If you have kids, get them making paper chains because they are fun and festive.
The old-fashioned way is to glue strips of paper into loops, linking them as you go, but it’s easier, faster and less messy to use staples. And it’s easier again to use streamers (the boat kind rather than crepe paper) as links: just tear them off into the appropriate lengths and staple them together and you can churn out metres and metres of chain per hour. (This will be part of the appeal: small children will be thrilled that they’ve made something long and larger children will want to hang chains in every room. I draw the line at the wet areas myself but why not let them go gangbusters everywhere else?)
To be green, cut up old glossy magazines for the links and use paste made of sustainable flour as the glue.

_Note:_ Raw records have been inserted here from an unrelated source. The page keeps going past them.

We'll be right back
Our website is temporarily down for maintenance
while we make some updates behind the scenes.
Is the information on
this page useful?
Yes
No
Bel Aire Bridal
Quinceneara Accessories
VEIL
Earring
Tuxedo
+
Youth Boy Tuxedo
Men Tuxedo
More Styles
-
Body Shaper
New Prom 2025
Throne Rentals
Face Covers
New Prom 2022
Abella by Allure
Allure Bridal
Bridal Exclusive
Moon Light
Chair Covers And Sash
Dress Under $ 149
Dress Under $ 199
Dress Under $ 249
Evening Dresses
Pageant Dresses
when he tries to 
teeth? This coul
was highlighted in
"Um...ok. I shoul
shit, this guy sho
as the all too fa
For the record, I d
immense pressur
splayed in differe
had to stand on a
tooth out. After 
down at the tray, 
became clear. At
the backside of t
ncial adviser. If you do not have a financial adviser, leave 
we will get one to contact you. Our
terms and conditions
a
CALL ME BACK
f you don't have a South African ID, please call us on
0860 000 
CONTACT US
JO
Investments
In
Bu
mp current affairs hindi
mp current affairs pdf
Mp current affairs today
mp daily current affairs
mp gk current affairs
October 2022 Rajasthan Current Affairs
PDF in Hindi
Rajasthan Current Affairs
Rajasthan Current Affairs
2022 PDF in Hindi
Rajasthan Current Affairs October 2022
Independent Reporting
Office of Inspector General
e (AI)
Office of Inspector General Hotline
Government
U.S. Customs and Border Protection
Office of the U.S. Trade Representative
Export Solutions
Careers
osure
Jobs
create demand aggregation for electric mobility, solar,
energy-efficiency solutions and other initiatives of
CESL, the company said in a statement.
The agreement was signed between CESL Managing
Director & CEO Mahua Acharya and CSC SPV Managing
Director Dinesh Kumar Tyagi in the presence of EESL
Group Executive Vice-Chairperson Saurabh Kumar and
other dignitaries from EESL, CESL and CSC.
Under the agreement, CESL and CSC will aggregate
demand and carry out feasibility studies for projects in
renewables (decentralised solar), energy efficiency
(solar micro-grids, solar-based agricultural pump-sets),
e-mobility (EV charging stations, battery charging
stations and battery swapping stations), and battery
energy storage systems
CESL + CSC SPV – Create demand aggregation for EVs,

I roamed around my back garden this afternoon noting where the best holly was and I’m glad to say that I have some spitefully prickly stuff that looks very Christmassy. In fact, I’m wondering if I should clear it with Health and Safety before we decorate.
 My father came home late after an office Christmas party when I was a kid, sneaking in the front door without turning on the light so that he wouldn’t disturb anyone, and a paper chain came adrift from its mooring and tried to strangle him. He fought it off successfully but the surprise attack unnerved him and he wouldn’t let us drape paper chains over anything he counted as a fire exit from that point on.
 Or, as I more commonly refer to it, my back jungle.
The best day to send your cards used to be the last business day before 1 December so that they arrived on the first of the month, but now that our mail service has been slowed down, today is probably the best day to post your cards. (Doesn’t that feel good? You’ve got that significant task done and dusted and it’s not quite summer yet!)
But if you’re saving money/the environment/your health, deliver neighbourhood cards on foot.
I am relieved that the original idea for doing a floor show at the Christmas party has now morphed into the committee singing “The Gloucestershire Wassail” as we bring the bowl out (which allows me to have as many layers of clothes as I please over my underwear). Laura is also bringing a selection of medieval madrigals and motets but Gemma is composing her own party mix of Christmas standards and we’re both confident that the crowd will want to swap from Laura’s music to Gemma’s early in the evening.
 I don’t understand why this was considered to be a smart thing to do to something that was already called “snail mail” but I don’t pretend to be a business guru so I’ll assume there were good reasons.
 The year my friend Jenny did this, she was miffed to walk ten kilometres to an old school friend’s house only to find out when she got there that he had moved a month earlier, so you might want to check that your address book is up to date first.